The southern city is proposing a series of steps to discourage the use of private transport, beginning with restrictions on parking, increases in parking fees and tolls for vehicles entering the city centre.

Vietnam’s commercial capital has plans for a metro system and enhanced bus network after 2020. Danang has announced similar proposals to phase out scooters.

Hanoi, which currently boasts five million motorbikes, is planning a total ban by 2030.

The city council says the aim is to clear clogged streets and ease soaring levels of pollution.

It is also working to improve public transport , which is currently used by only about 12 % of the population.

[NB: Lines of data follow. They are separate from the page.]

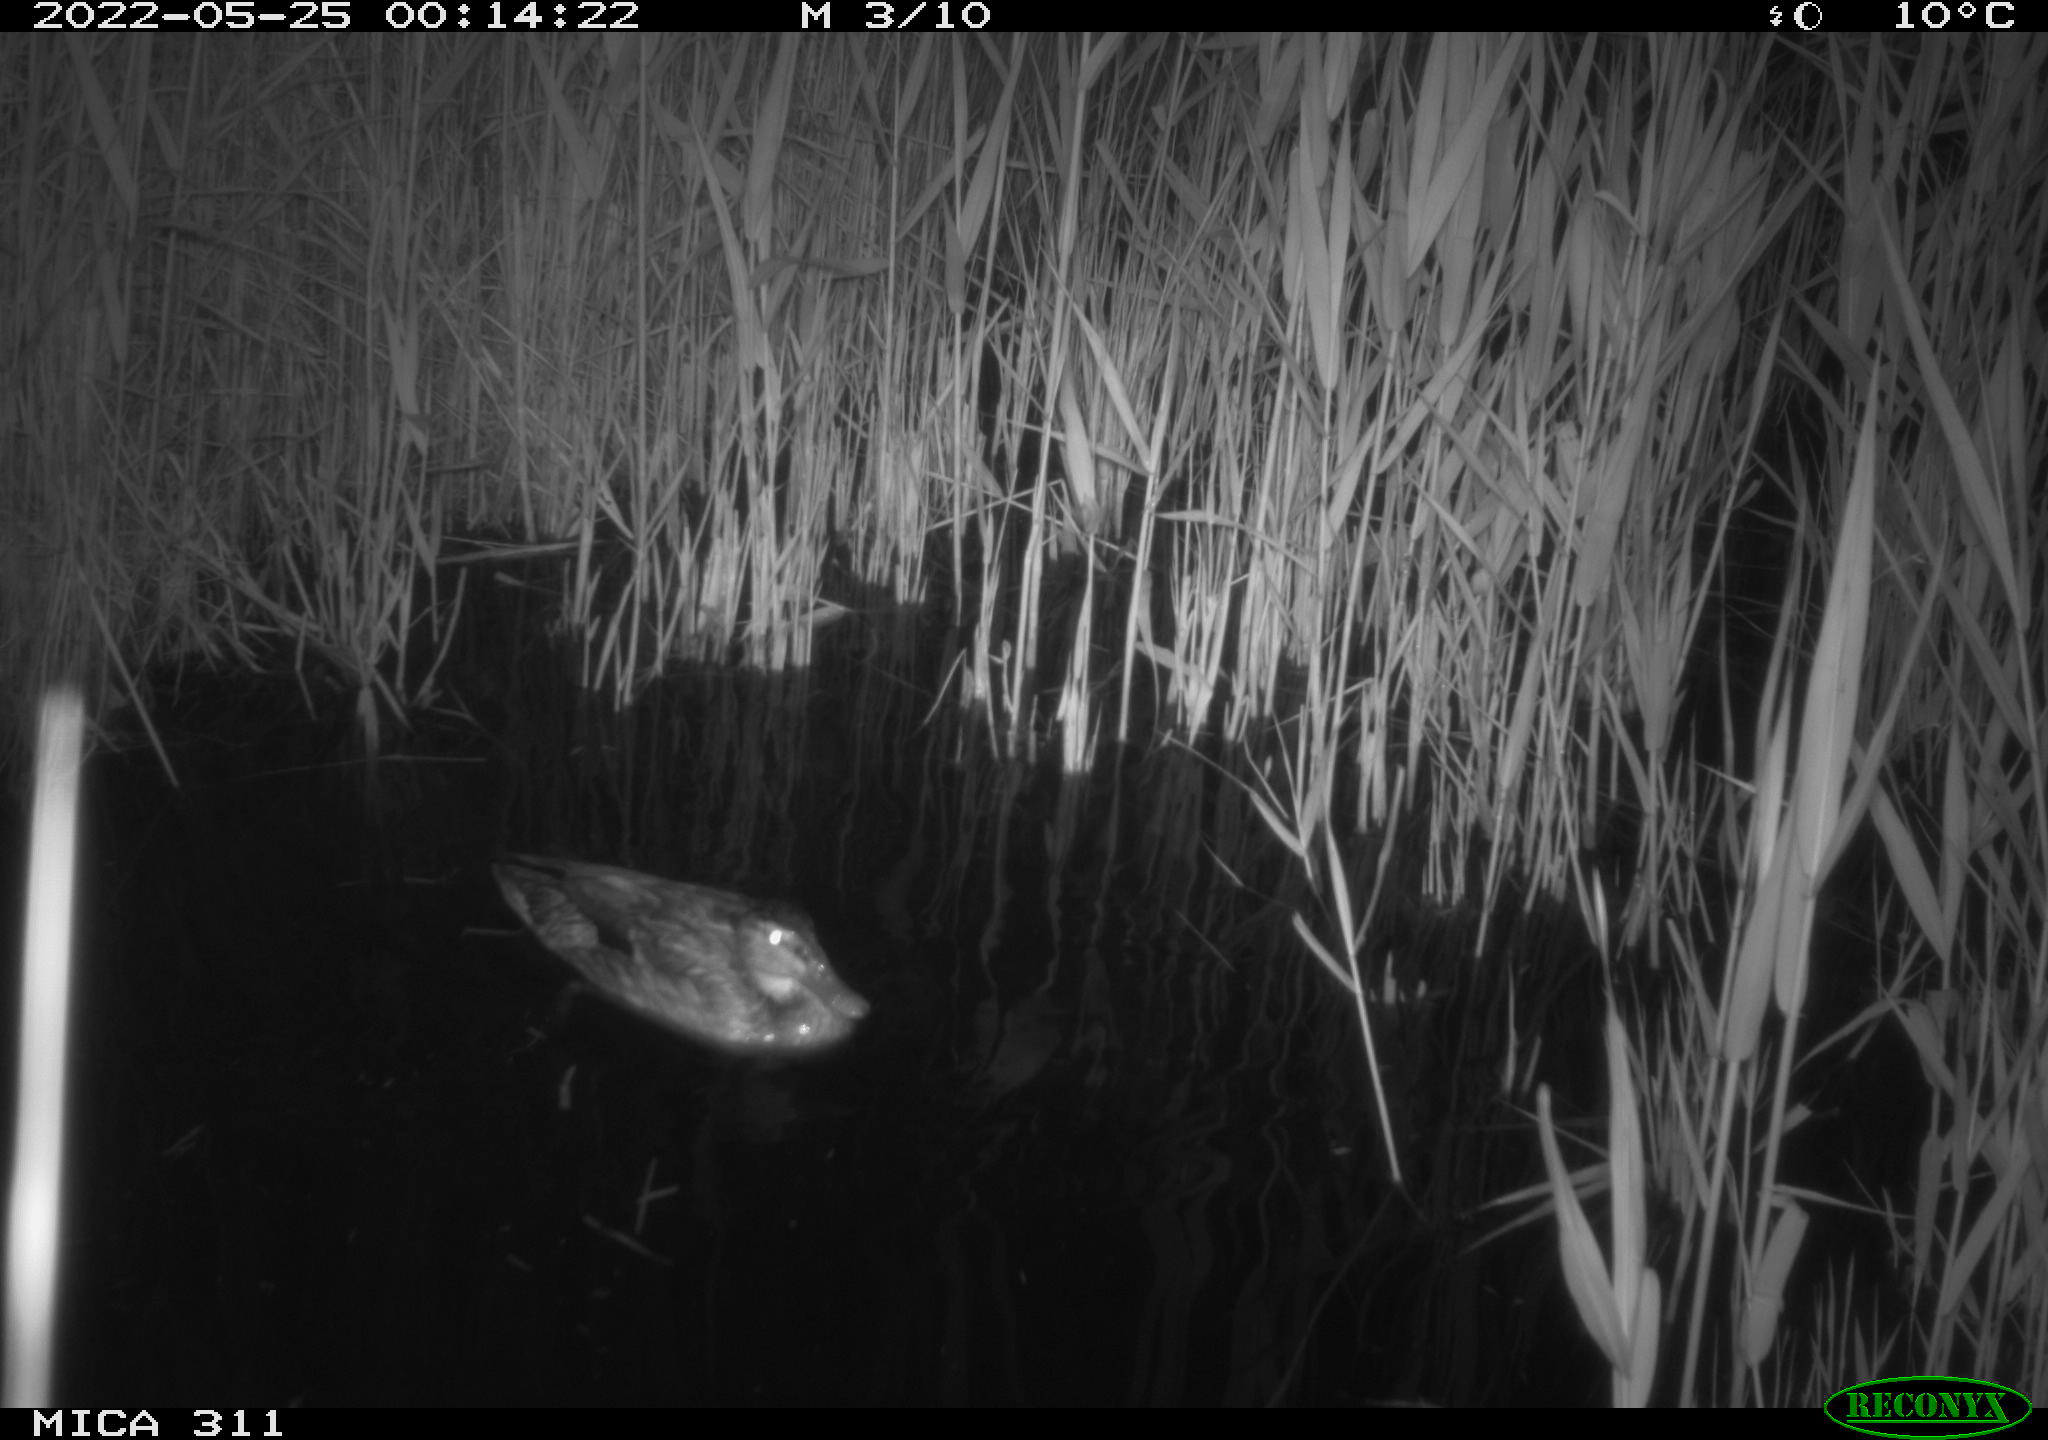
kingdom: Animalia
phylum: Chordata
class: Aves
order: Anseriformes
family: Anatidae
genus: Anas
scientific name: Anas platyrhynchos
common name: Mallard
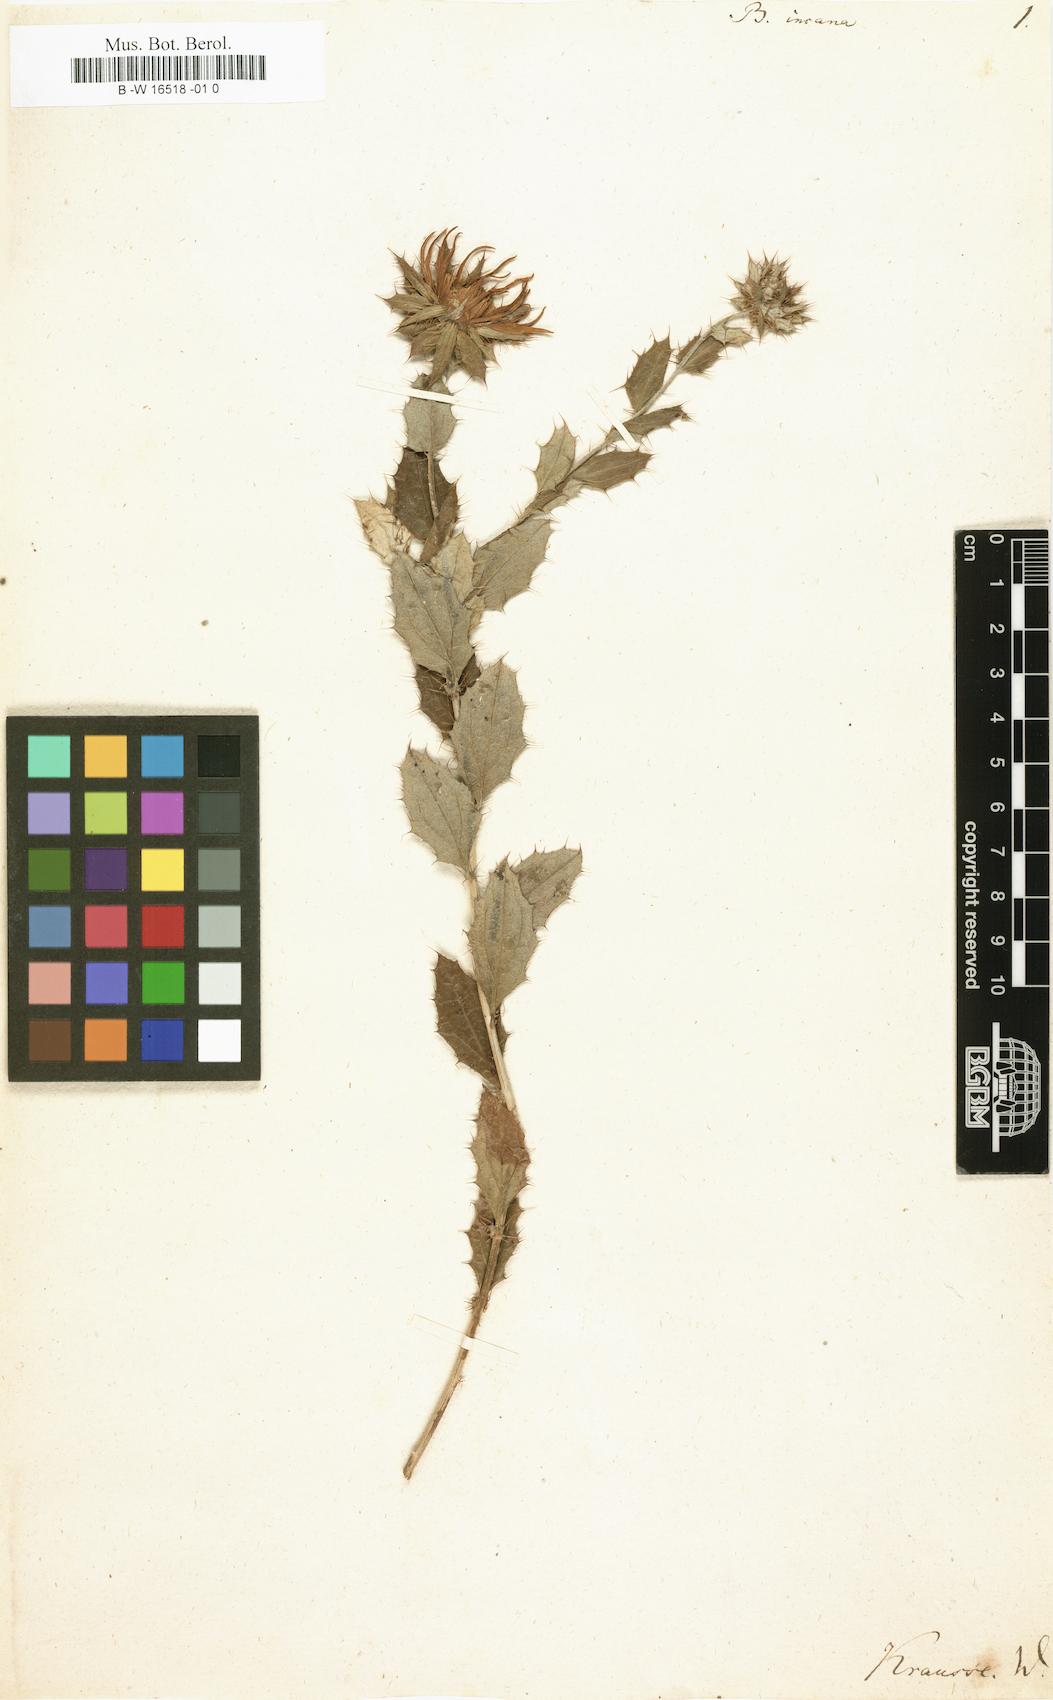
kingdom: Plantae
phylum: Tracheophyta
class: Magnoliopsida
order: Asterales
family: Asteraceae
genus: Berkheya
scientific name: Berkheya fruticosa
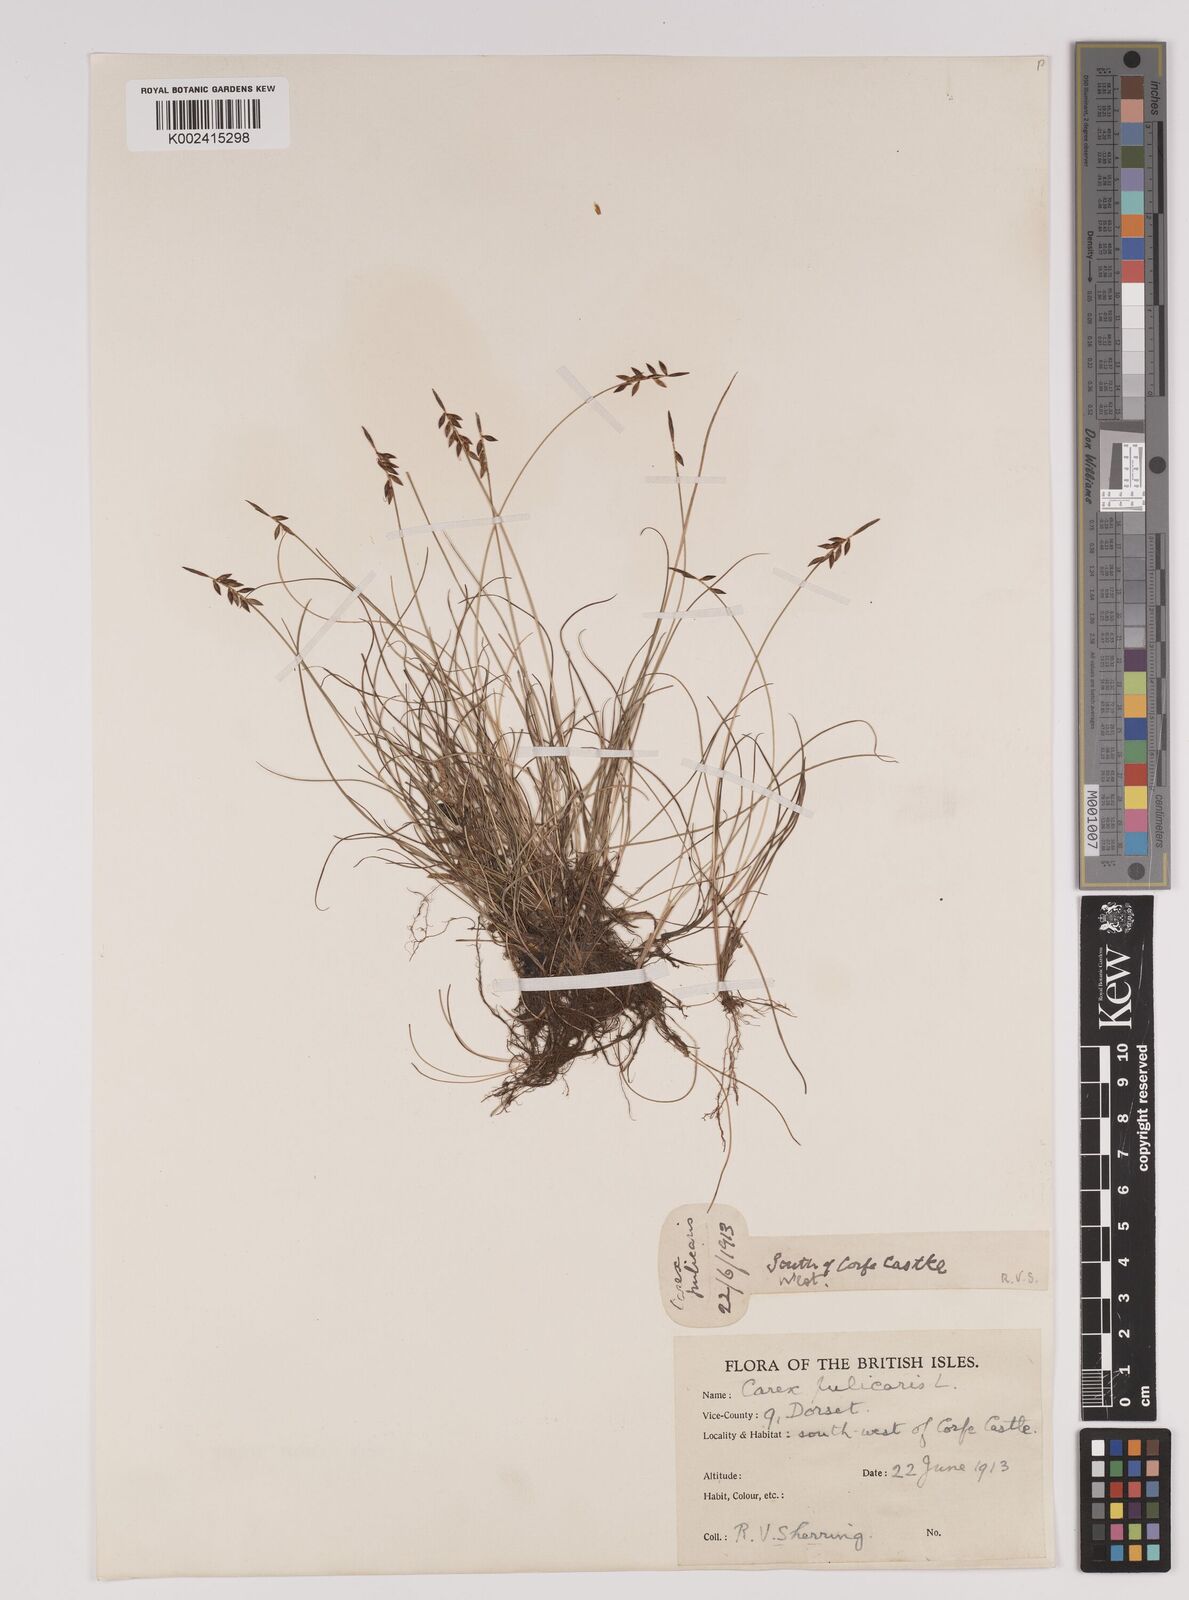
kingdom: Plantae
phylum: Tracheophyta
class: Liliopsida
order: Poales
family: Cyperaceae
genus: Carex
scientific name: Carex pulicaris
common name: Flea sedge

But many see the bike ban as profoundly undemocratic and elitist, clearing the streets of poorer citizens on their humble Hondas, while leaving the wealthy and well-connected to rule the highways with their German saloons and SUVs.

The authorities argue that the current system is unsustainable, with 8,000 new motorbikes sold every day in Vietnam, against 750 new cars.

Whatever the value of the arguments, some sceptics believe the bans will never happen.

The motorbike has become an entrenched symbol of modern Vietnamese life and culture, the sharp suited spiv on scooter an updated version of the girl in pristine Ao Dai on a bicycle.

The Communist party has already learnt the limits of its power with its struggles to limit free expression on the internet. It can expect a similar lesson by taking on the modern city dweller and his beloved scooter.